With the average tax refund so far this year at $2,893, a record number of Tennesseans have turned to the Internet so far this year to file their tax returns and speed their refunds from Uncle Sam.
The Internal Revenue Service estimates that more than 86 percent of Tennessee's 2.9 million taxpayers will file electronic returns this year, including returns coming in by next Wednesday's filing deadline and other extended filings through the rest of calendar 2015.
"We had estimated that Tennessee would file 2.5 million electronic tax returns for the whole calendar year, but as of this morning Tennessee had already filed 2.1 million tax returns." IRS spokesman Mark Green said Friday. "This will be a busy weekend for many people preparing taxes and we urge those who still have to file to file as early as they can to avoid a last-minute rush and mistake and, if they can, to file their returns electronically."
Electronic returns automatically detect the most common filing mistakes and speed the delivery of filings and returns back to taxpayers.
So far this tax filing season, Tennessee ranks No. 3 among the 50 states in the per capita electronic filing rate, Green said.
If you want a speedier tax refund, Green said electronic filing should cut in half the time it takes for you to get your money.
The typical refund for those filing electronically is three weeks or less, with some refunds coming back as soon as seven or eight days, Green said. Paper filings are now likely to take six to eight weeks to process and mail a check back to the filer.
Although the IRS is handling more tax information via the Internet, the government does still mail some forms to taxpayers to help check on the reliability of returns.

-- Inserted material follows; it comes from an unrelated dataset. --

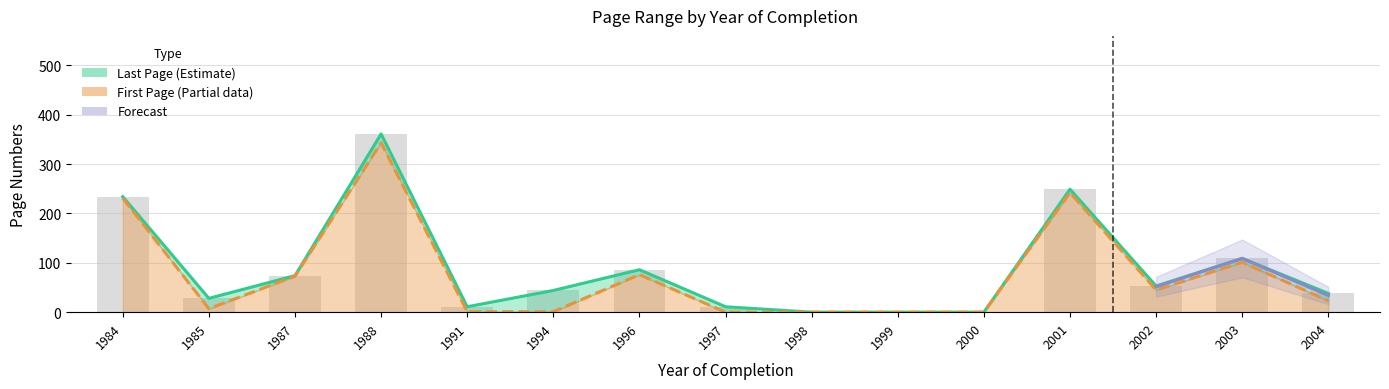

Reading left to right, list all the values displayed in this chart.

Erste Seite: 1984=231	1985=7	1987=73	1988=343	1991=1	1994=1	1996=76	1997=0	1998=0	1999=0	2000=0	2001=242	2002=45	2003=101	2004=23
Letzte Seite: 1984=234	1985=28	1987=74	1988=361	1991=11	1994=44	1996=86	1997=11	1998=0	1999=0	2000=0	2001=249	2002=53	2003=109	2004=38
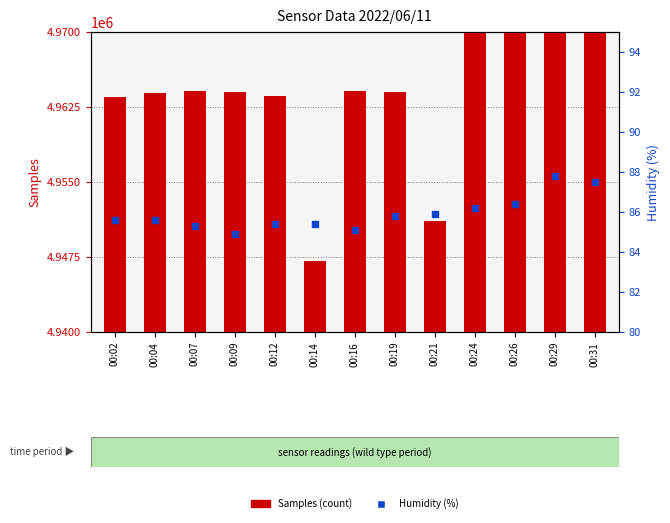

Which series has the largest total across all categories?

Samples (count)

Some taxpayers will receive a letter in the mail from the IRS called a 5071C letter that asks the taxpayer to verify that they did indeed file their tax return. The 5071C letter is sent because the filed return contains various inconsistencies with their tax returns in previous years.
"The 5071C letter is part of the IRS effort to crack down on tax scams, or a possible fraudulent return that contains a real taxpayer's name and/or Social Security number," Green said. "The IRS is not requesting this information via e-mail or telephone. The taxpayers who receive a 5071C in the mail can either call the toll-free number on the letter or verify identification at idverify.irs.gov."